Yorktown est un siège classique du XVIIIe siècle, mené selon les principes de Vauban. Les forces alliées, fortes d'environ 17 600 hommes (8 800 Américains, 7 800 Français et 3 100 miliciens de Virginie), encerclèrent la position britannique fortifiée à Yorktown et Gloucester Point, de l'autre côté de la rivière York. L'armée de Cornwallis comptait environ 9 000 soldats. L'opération fut rendue possible par la maîtrise temporaire des mers, assurée par la flotte française de l'amiral de Grasse, qui vainquit une flotte britannique de secours à la bataille de la baie de Chesapeake (5 septembre 1781), empêchant tout renfort ou évacuation. Washington et Rochambeau acheminèrent leurs troupes par une marche rapide depuis New York, surprenant les Britanniques. Le siège proprement dit débuta le 28 septembre. Les ingénieurs et artilleurs français, dirigés par le marquis de Saint-Simon et le baron von Steuben, jouèrent un rôle capital. Après l'établissement de lignes de circonvallation et de contre-vallation, les alliés ouvrirent un bombardement d'artillerie massif et méthodique à partir du 9 octobre, réduisant les défenses britanniques au silence. Deux redoutes britanniques clés furent prises d'assaut à la baïonnette dans la nuit du 14 octobre par des troupes françaises (redoute n°9) et américaines (redoute n°10), commandées respectivement par le comte de Deux-Ponts et Alexander Hamilton. Cette manœuvre permit d'étendre les lignes de tranchées alliées. Pris sous un feu infernal et sans espoir de secours, Cornwallis tenta une vaine évasion par la rivière le 16 octobre, contrariée par une tempête. Il n'eut d'autre choix que de demander les termes d'une capitulation.

Histoire

La campagne de Yorktown est le fruit d'une stratégie concertée entre les généraux alliés et la diplomatie française.
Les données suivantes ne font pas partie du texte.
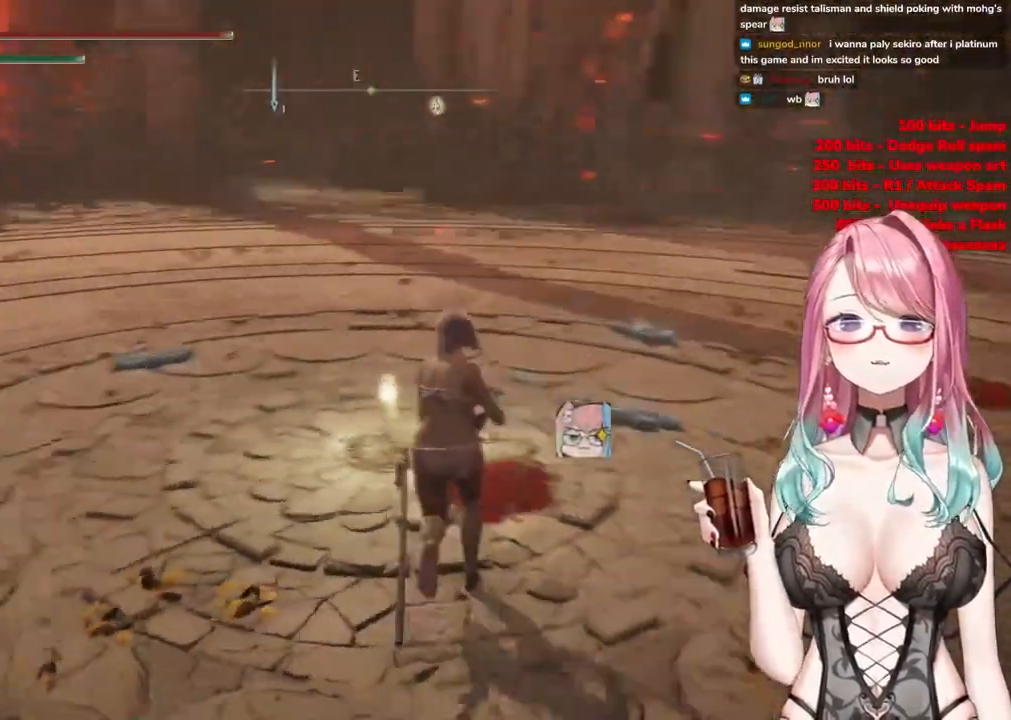
{"buttons": ["TRIANGLE"], "left_stick": "up-right", "right_stick": "center", "events": [[234, "right_stick", "center"], [301, "left_stick", "up-right"], [417, "TRIANGLE", "down"]]}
Initialement, Washington souhaitait attaquer New York, mais Rochambeau et de Grasse convainquirent de porter l'effort en Virginie, où Cornwallis s'était retranché pour établir une base navale. La marche de 450 miles des armées combinées depuis le Rhode Island et New York fut un exploit logistique. La coopération entre les forces françaises, aguerries et bien équipées, et les continentaux américains, souvent mal vêtus et peu expérimentés, fut remarquable. La reddition officielle eut lieu le 19 octobre 1781. Les troupes britanniques et hessoises défilèrent entre les lignes française et américaine, leurs drapeaux « encloués » (une cérémonie humiliante où les hampes sont dépourvues de leurs ornements), tandis que leurs musiques jouaient ironiquement une mélodie intitulée « The World Turned Upside Down ». Cornwallis, prétendant être malade, se fit représérer par son second, le général Charles O'Hara, qui tenta de remettre son épée au comte de Rochambeau ; ce dernier le redirigea vers Washington. Ce dernier, respectant l'étiquette, désigna son propre second, le général Benjamin Lincoln, pour accepter la capitulation.

Caracteristiques

Bataille de type siège et d'encerclement. Supériorité numérique et matérielle décisive des alliés (près de 2 contre 1). Rôle déterminant de l'artillerie de siège française (canons de 24 livres) et du génie. Maîtrise navale temporaire française comme condition sine qua non du succès. Coalition internationale : troupes américaines, françaises, ainsi que des régiments allemands et polonais au service de la France. Faiblesse britannique : position en cul-de-sac, communications coupées, erreur stratégique de Cornwallis de s'installer dans une position dépendante de la mer.

Importance

L'importance de Yorktown est immense et immédiate. La nouvelle de la capitulation provoqua la chute du gouvernement britannique de Lord North et son remplacement par une administration favorable à la paix. Elle brisa la volonté britannique de poursuivre une guerre coûteuse et impopulaire sur un théâtre secondaire, face à une coalition européenne hostile (France, Espagne, Provinces-Unies). Militairement, c'est la dernière grande bataille terrestre de la guerre. Elle conduisit directement à l'ouverture de négociations aboutissant au traité de Paris de 1783, par lequel la Grande-Bretagne reconnaissait l'indépendance des États-Unis d'Amérique. Sur le plan symbolique, Yorktown consacre l'alliance franco-américaine et démontre la viabilité militaire de la jeune nation. Elle établit définitivement le prestige de George Washington et marque l'émergence des États-Unis sur la scène mondiale.

Anecdotes

Le monde à l'envers

La marche jouée par les fifres et tambours britanniques lors de la cérémonie de reddition est traditionnellement identifiée comme « The World Turned Upside Down », une chanson populaire de l'époque. Bien que les sources historiques ne soient pas unanimes sur le titre exact, l'anecdote est devenue légendaire car elle symbolise parfaitement le bouleversement de l'ordre mondial : la plus grande puissance militaire de l'époque vaincue par ses anciennes colonies.

L'épée de Cornwallis

Lors de la reddition, le général Cornwallis refusa de participer personnellement à la cérémonie, arguant d'une maladie. Son second, le général O'Hara, présenta d'abord l'épée de Cornwallis au comte de Rochambeau. Celui-ci, avec un sens aigu du protocole et de la symbolique, indiqua que le commandant en chef américain, le général Washington, était le destinataire approprié. Washington, à son tour, refusa de recevoir l'épée du second de Cornwallis et désigna son propre second, le général Lincoln (qui avait dû se rendre à Charleston en 1780), pour accepter la capitulation, ajoutant une touche d'humiliation calculée.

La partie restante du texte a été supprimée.